### WHAT YOU WILL DO:
Arrange the lines below as a two-column CSV with the headers instruction and output, putting each line's text and its answer in one row, each as a single quoted field with line breaks turned into spaces. Leave the pictures out.

:: DATA EXCERPT ::

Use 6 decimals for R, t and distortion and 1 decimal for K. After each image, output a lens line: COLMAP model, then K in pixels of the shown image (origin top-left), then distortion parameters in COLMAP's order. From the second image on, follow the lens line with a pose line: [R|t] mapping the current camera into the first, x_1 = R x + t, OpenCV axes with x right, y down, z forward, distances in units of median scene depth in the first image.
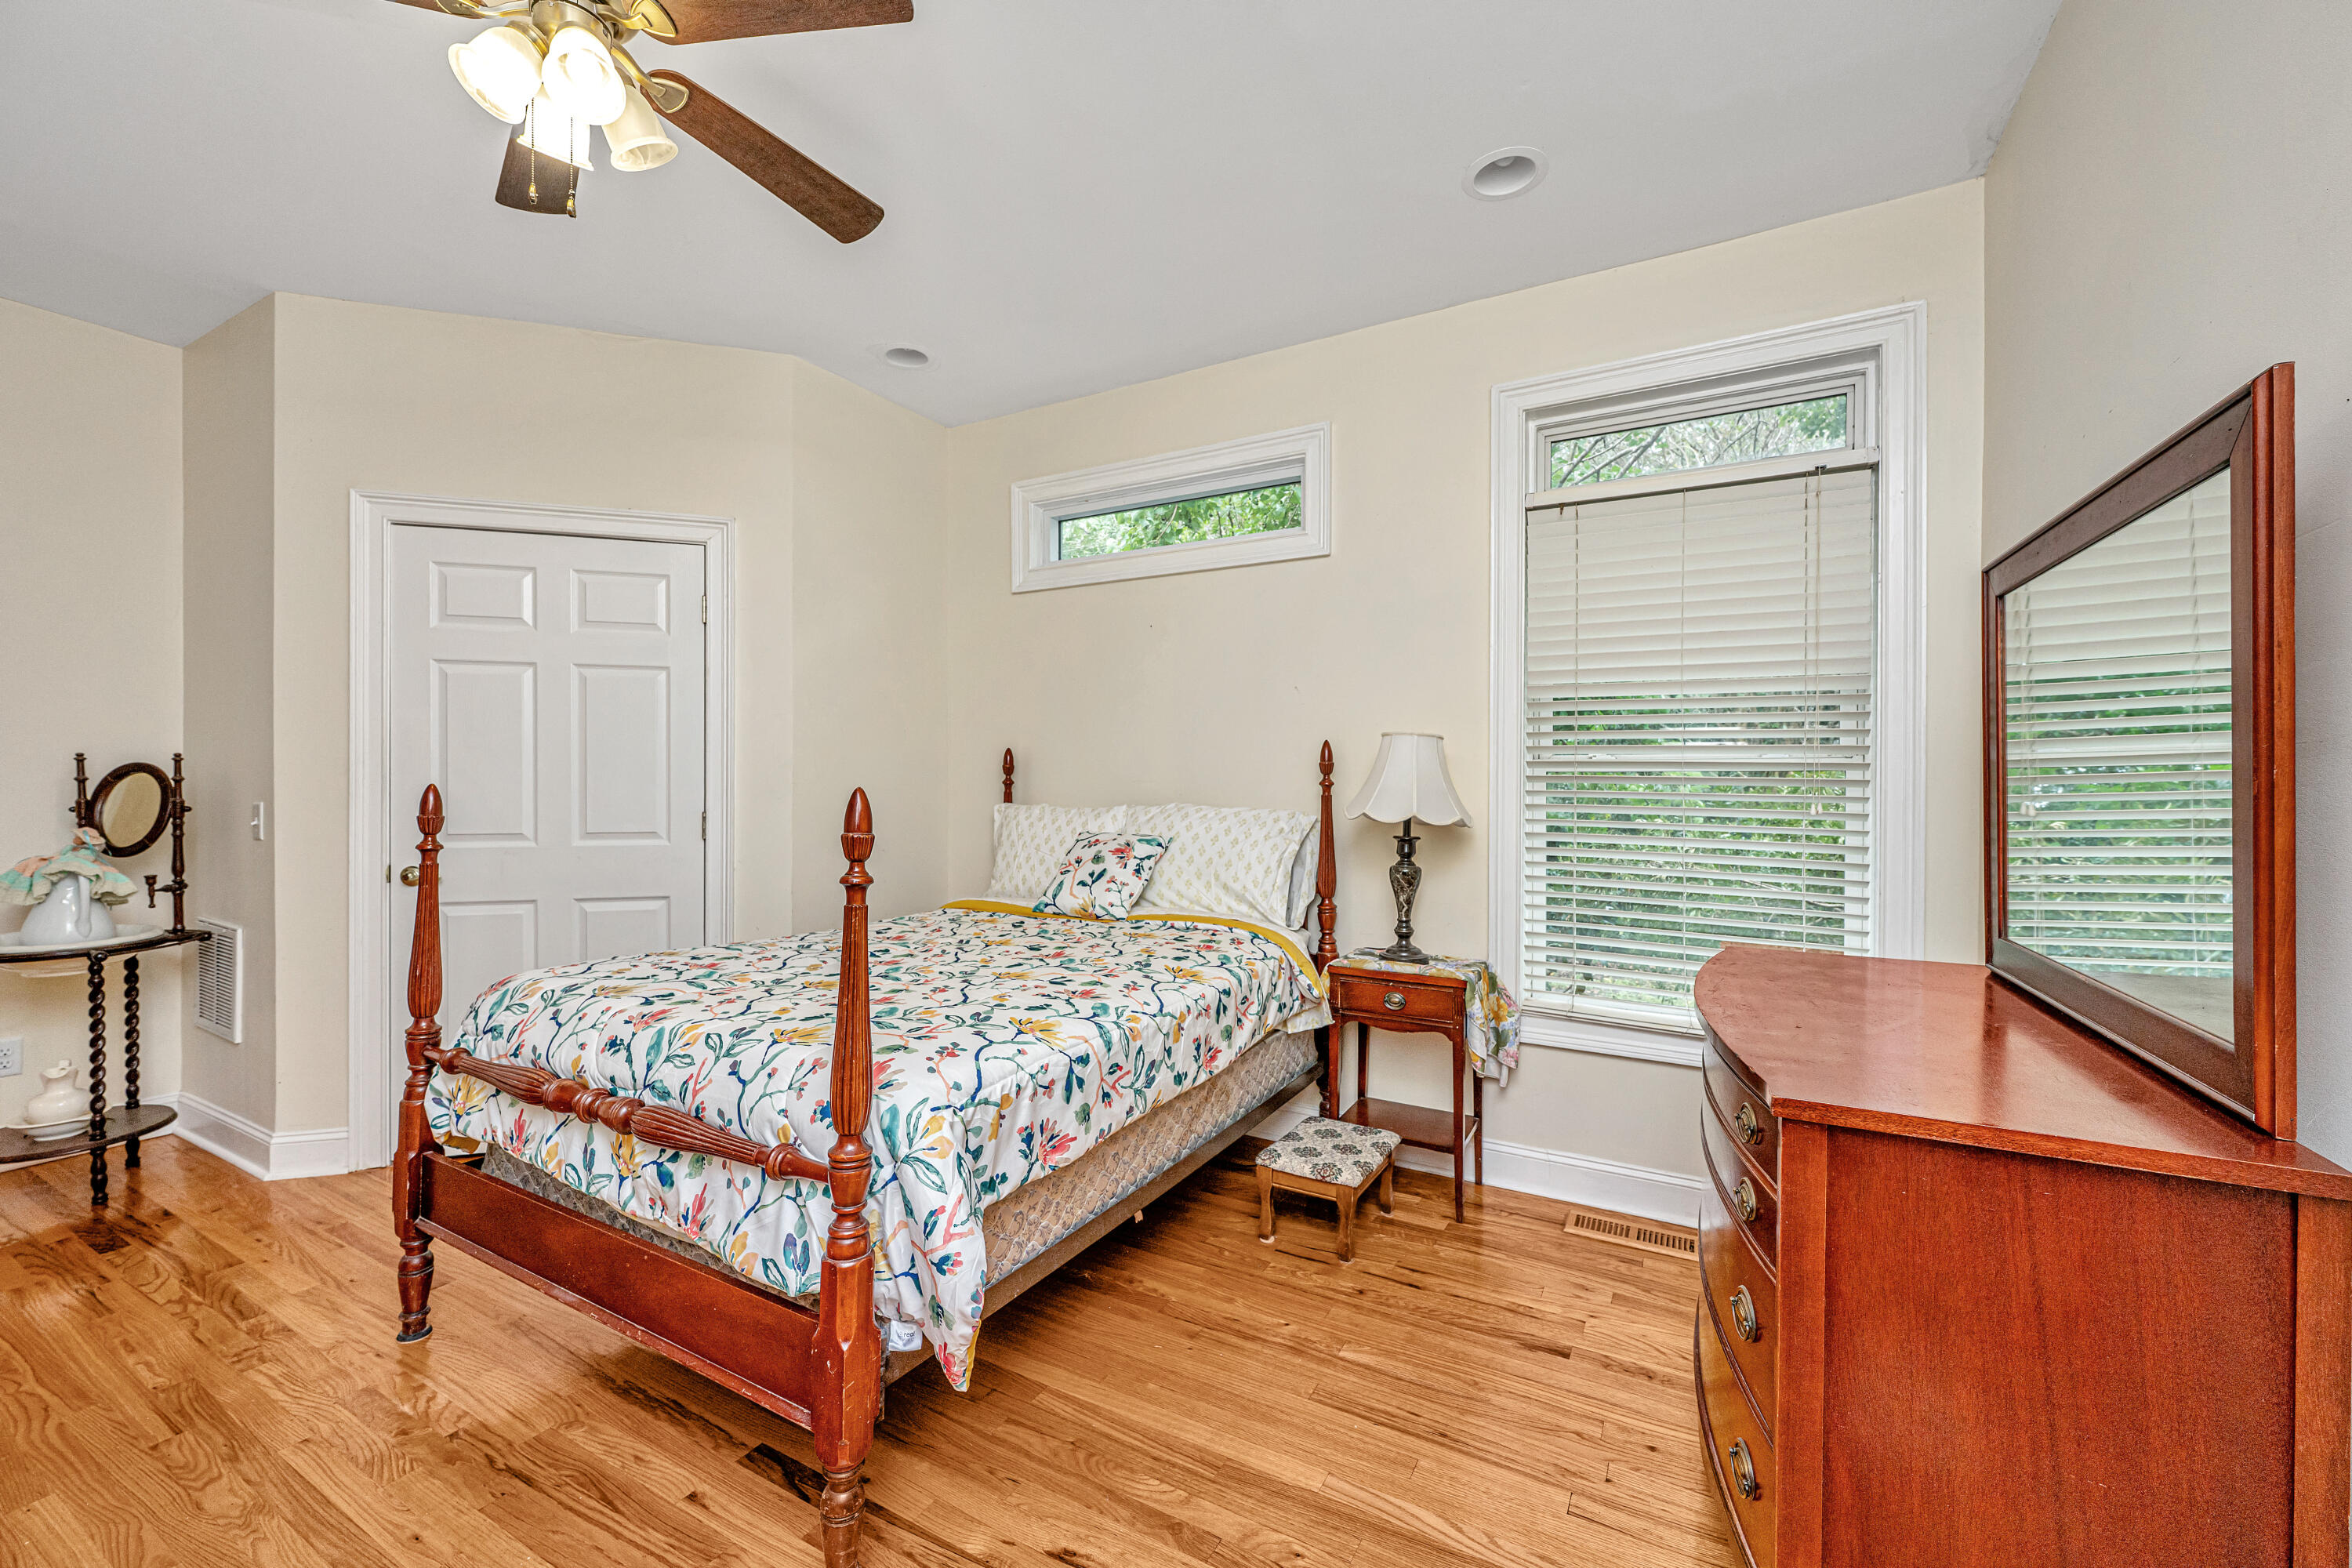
lens RADIAL K [[948.9, 0, 1176.0], [0, 948.9, 784.0], [0, 0, 1]] dist [0.000038, -0.000200]
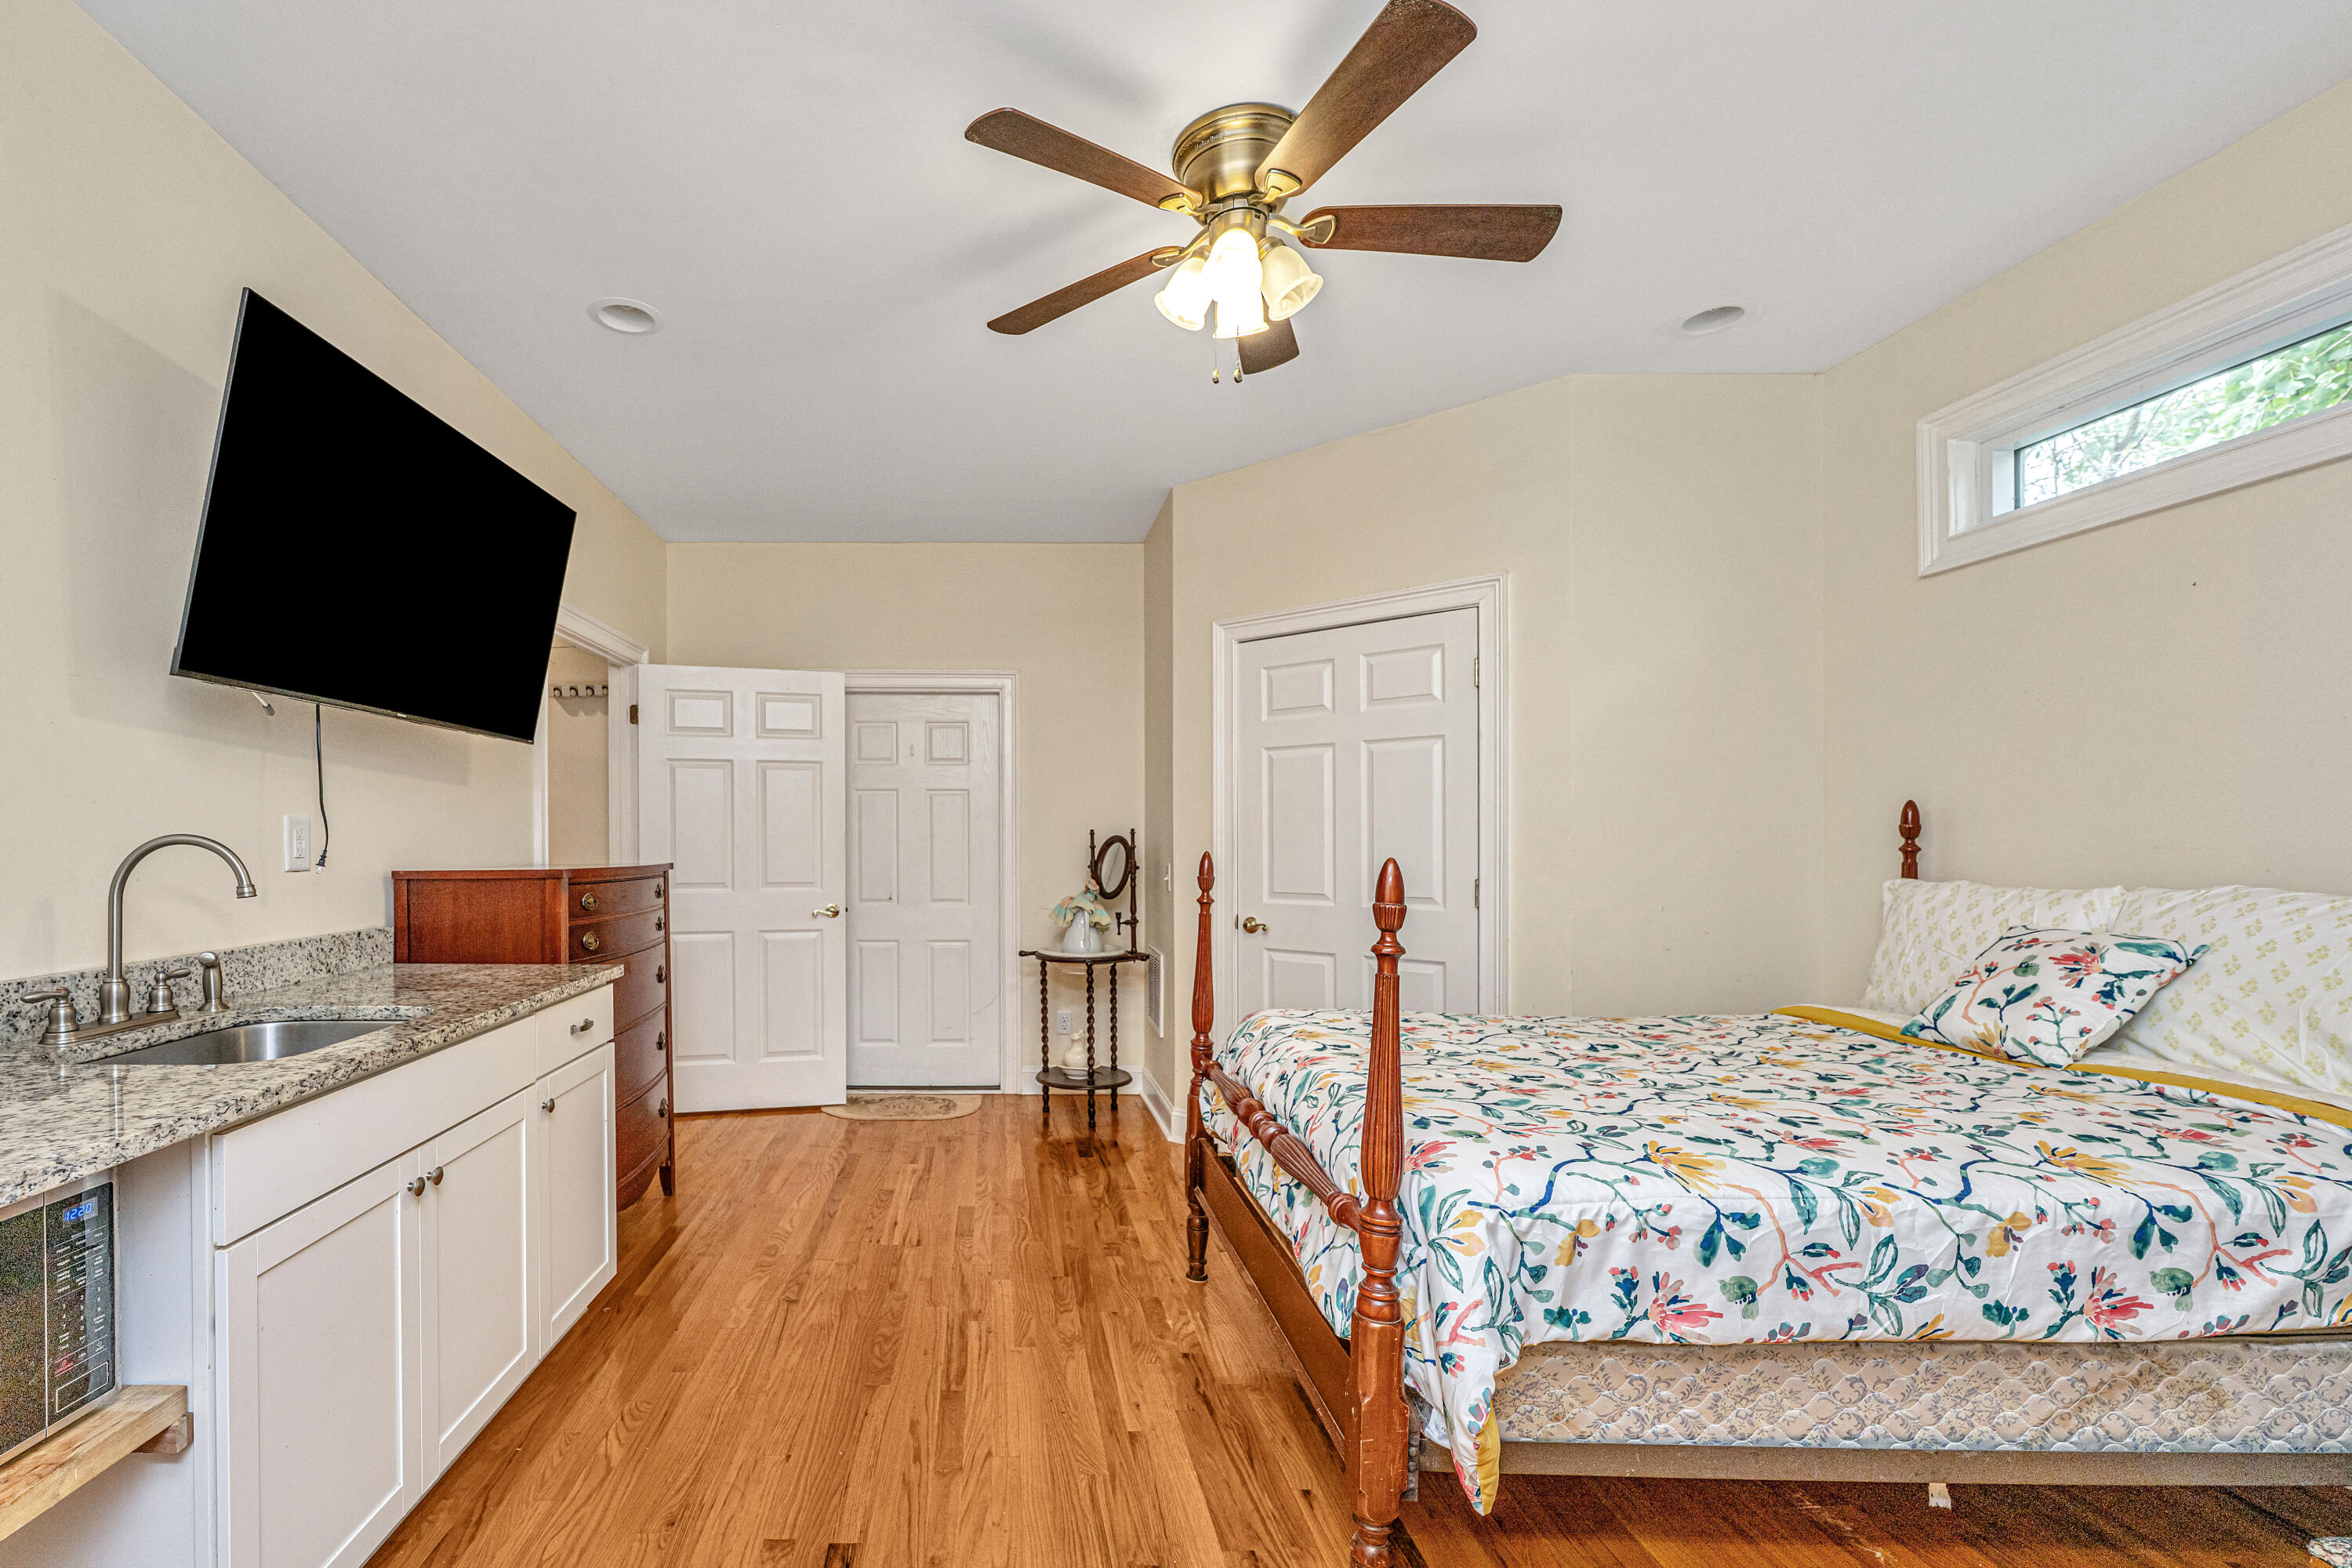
lens RADIAL K [[1023.8, 0, 985.7], [0, 1023.8, 849.6], [0, 0, 1]] dist [-0.000155, 0.000003]
pose [[0.494072, 0.001509, -0.869420, 0.277173], [-0.000205, 0.999999, 0.001619, -0.004651], [0.869421, -0.000622, 0.494072, 0.062807]]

:::

### RESPONSE AREA:
instruction,output
"Use 6 decimals for R, t and distortion and 1 decimal for K. After each image, output a lens line: COLMAP model, then K in pixels of the shown image (origin top-left), then distortion parameters in COLMAP's order. From the second image on, follow the lens line with a pose line: [R|t] mapping the current camera into the first, x_1 = R x + t, OpenCV axes with x right, y down, z forward, distances in units of median scene depth in the first image.","lens RADIAL K [[948.9, 0, 1176.0], [0, 948.9, 784.0], [0, 0, 1]] dist [0.000038, -0.000200] lens RADIAL K [[1023.8, 0, 985.7], [0, 1023.8, 849.6], [0, 0, 1]] dist [-0.000155, 0.000003] pose [[0.494072, 0.001509, -0.869420, 0.277173], [-0.000205, 0.999999, 0.001619, -0.004651], [0.869421, -0.000622, 0.494072, 0.062807]]"